If you’ve developed your form to a state of satisfaction, regardless of what lift is in question, you may be tempted to experiment. Very moderate grip position, stance width, bracing method changes (etc.) while still following the same general structure. I strongly believe this to be a mistake many intermediate lifters make – myself included. Of course, it is proactive to tweak and find your perfect positioning in every aspect of a lift, but these constant slight adjustments become trivial. Practice consistency and stick to one cue progression. Otherwise, you will approach the bar envisioning the lift going differently each time. Once you’ve overcome major inefficiencies in your lift and would consider yourself to be intermediate, you must find a cue progression that works and follow it to a T each single lift.
The lift I found myself most inconsistent with was the squat. My stance was too narrow at first, my hand positioning was all over the place, and the same with my depth. In this case I was squatting ATG with very heavy loads, when I surely couldn’t even get them up at precise parallel. Over time I found myself more comfortable in a wide stance, still going ATG most of the time. Eventually I got comfortable squatting to just below parralel, and only for volume will I squat ATG until I master my own cue progression. At this point in time, I was still adjusting my stance just slightly each session, as well as my grip. Wide grip was my bread and butter for the extent of a week, when it came to my attention that I could not contract my upper back to optimal tightness this way. Not only that, but my shoulder and elbow flexibility is more than sufficient to practice a close grip.
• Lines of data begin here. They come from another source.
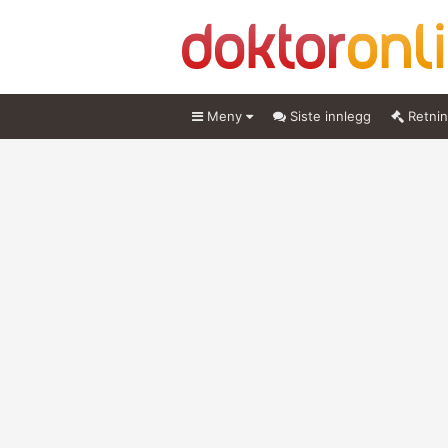
Meny
Siste innlegg
Retnin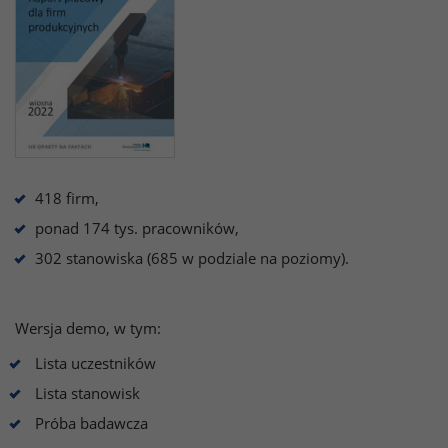
418 firm,
ponad 174 tys. pracowników,
302 stanowiska (685 w podziale na poziomy).
Wersja demo, w tym:
Lista uczestników
Lista stanowisk
Próba badawcza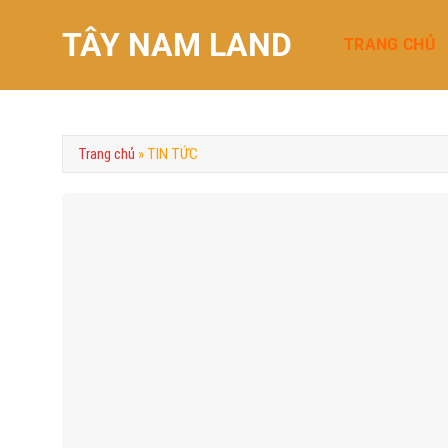
Chuyển
TÂY NAM LAND
đến
TRANG CHỦ
nội
dung
Trang chủ
»
TIN TỨC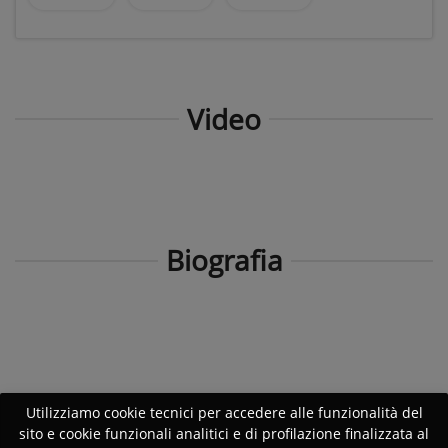
Video
Biografia
Utilizziamo cookie tecnici per accedere alle funzionalità del
sito e cookie funzionali analitici e di profilazione finalizzata al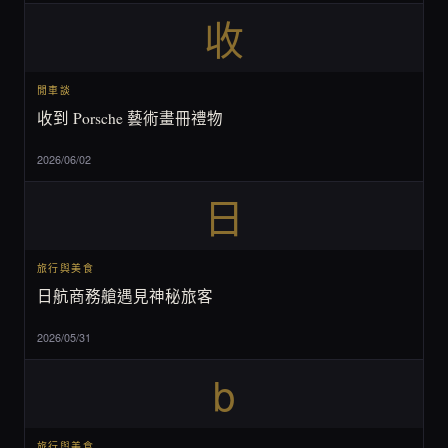
收
閒車談
收到 Porsche 藝術畫冊禮物
2026/06/02
日
旅行與美食
日航商務艙遇見神秘旅客
2026/05/31
b
旅行與美食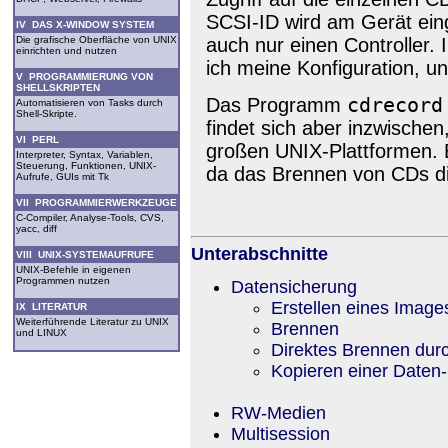
SCSI-ID wird am Gerät eing
IV DAS X-WINDOW SYSTEM
Die grafische Oberfläche von UNIX
auch nur einen Controller.
einrichten und nutzen
ich meine Konfiguration, u
V PROGRAMMIERUNG VON
SHELLSKRIPTEN
cdrecord
Das Programm
Automatisieren von Tasks durch
Shell-Skripte.
findet sich aber inzwischen
VI PERL
großen UNIX-Plattformen. B
Interpreter, Syntax, Variablen,
Steuerung, Funktionen, UNIX-
da das Brennen von CDs di
Aufrufe, GUIs mit Tk
VII PROGRAMMIERWERKZEUGE
C-Compiler, Analyse-Tools, CVS,
yacc, diff
Unterabschnitte
VIII UNIX-SYSTEMAUFRUFE
UNIX-Befehle in eigenen
Programmen nutzen
Datensicherung
Erstellen eines Image
IX LITERATUR
Weiterführende Literatur zu UNIX
Brennen
und LINUX
Direktes Brennen durc
Kopieren einer Daten
RW-Medien
Multisession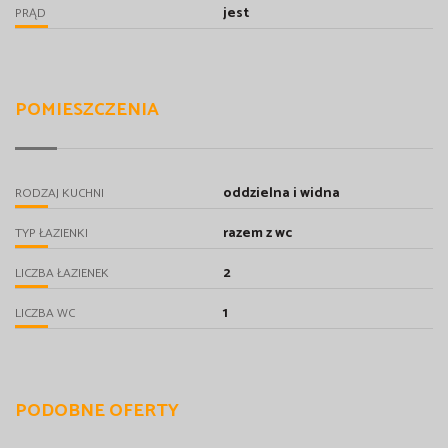
jest
PRĄD
POMIESZCZENIA
oddzielna i widna
RODZAJ KUCHNI
razem z wc
TYP ŁAZIENKI
2
LICZBA ŁAZIENEK
1
LICZBA WC
PODOBNE OFERTY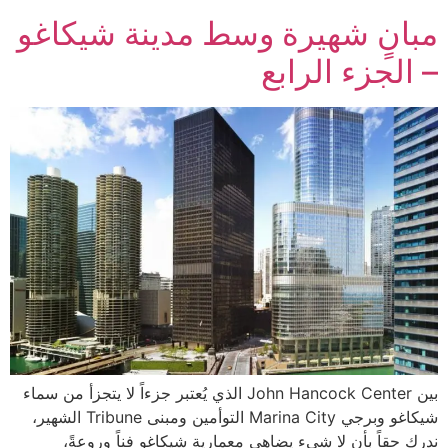
مبانٍ شهيرة وسط مدينة شيكاغو
– الجزء الرابع
بين John Hancock Center الذي يُعتبر جزءاً لا يتجزأ من سماء
شيكاغو وبرجي Marina City التوأمين ومبنى Tribune الشهير،
ندرك حقاً بأن لا شيء يضاهي معمارية شيكاغو فناً وروعةً،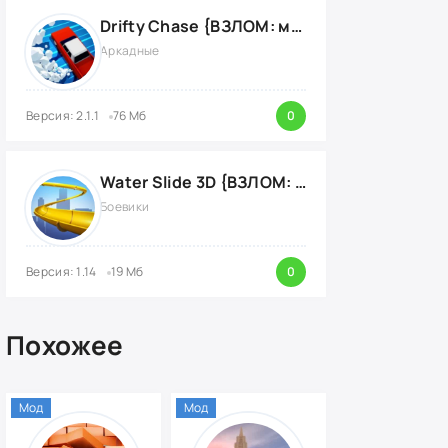
Drifty Chase {ВЗЛОМ: много денег}
Аркадные
Версия: 2.1.1
76 Мб
0
Water Slide 3D {ВЗЛОМ: на деньги}
Боевики
Версия: 1.14
19 Мб
0
Похожее
Мод
Мод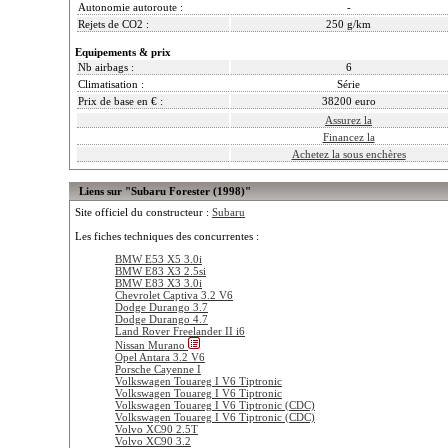
Autonomie autoroute :
-
Rejets de CO2 :
250 g/km
Equipements & prix
Nb airbags :
6
Climatisation :
Série
Prix de base en € :
38200 euro
Assurez la
Financez la
Achetez la sous enchères
Liens sur "Subaru Forester (1998)"
Site officiel du constructeur :
Subaru
Les fiches techniques des concurrentes :
BMW E53 X5 3.0i
BMW E83 X3 2.5si
BMW E83 X3 3.0i
Chevrolet Captiva 3.2 V6
Dodge Durango 3.7
Dodge Durango 4.7
Land Rover Freelander II i6
Nissan Murano
Opel Antara 3.2 V6
Porsche Cayenne I
Volkswagen Touareg I V6 Tiptronic
Volkswagen Touareg I V6 Tiptronic
Volkswagen Touareg I V6 Tiptronic (CDC)
Volkswagen Touareg I V6 Tiptronic (CDC)
Volvo XC90 2.5T
Volvo XC90 3.2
Now that I’ve achieved this foundation, you’d think I was made. Instead, I would move my grip an inch outward or inward each session and go an inch wider or more narrow in my stance. There is no harm in this, however, I cannot progress efficiently whilst constantly experimenting during working sets. What I ended up doing is finding a narrow grip that I would stick with, regardless of whether or not it feels perfect every session. I’ve found a stance right in between all the experimental widths from before and have stuck with it. My grip, unrack, walkout, stance, brace, decent, lift, and lockout are all the same now. Each single lift, unless I am doing volume (in which case I find it more comfortable and beneficial to go far below parallel), plays out the same. I have achieved more than two PBs in the squat since this adjustment, and am feeling much more confident in the future of this lift for me.
What information do you benefit from?
Do not think it is efficient to constantly make minor adjustments to your lifts as an intermediate lifter. Stick to a cue progression and master it. This may be very standard coaching advice, but as a self taught lifter, I feel this may not be something so obvious. You do not progress in your lifts by constantly trying new things to see what helps you lift more. You progress by sticking to a method that works, and mastering it.
I hope anybody visiting has found this helpful toward progressing themselves through plateaus or inconsistencies in their lifts. I am not a certified coach, and would consider myself but an intermediate powerlifter. This seems, however, to be very standard advice that many overlook, and thus hit a wall. Best of luck and happy lifting, my friends.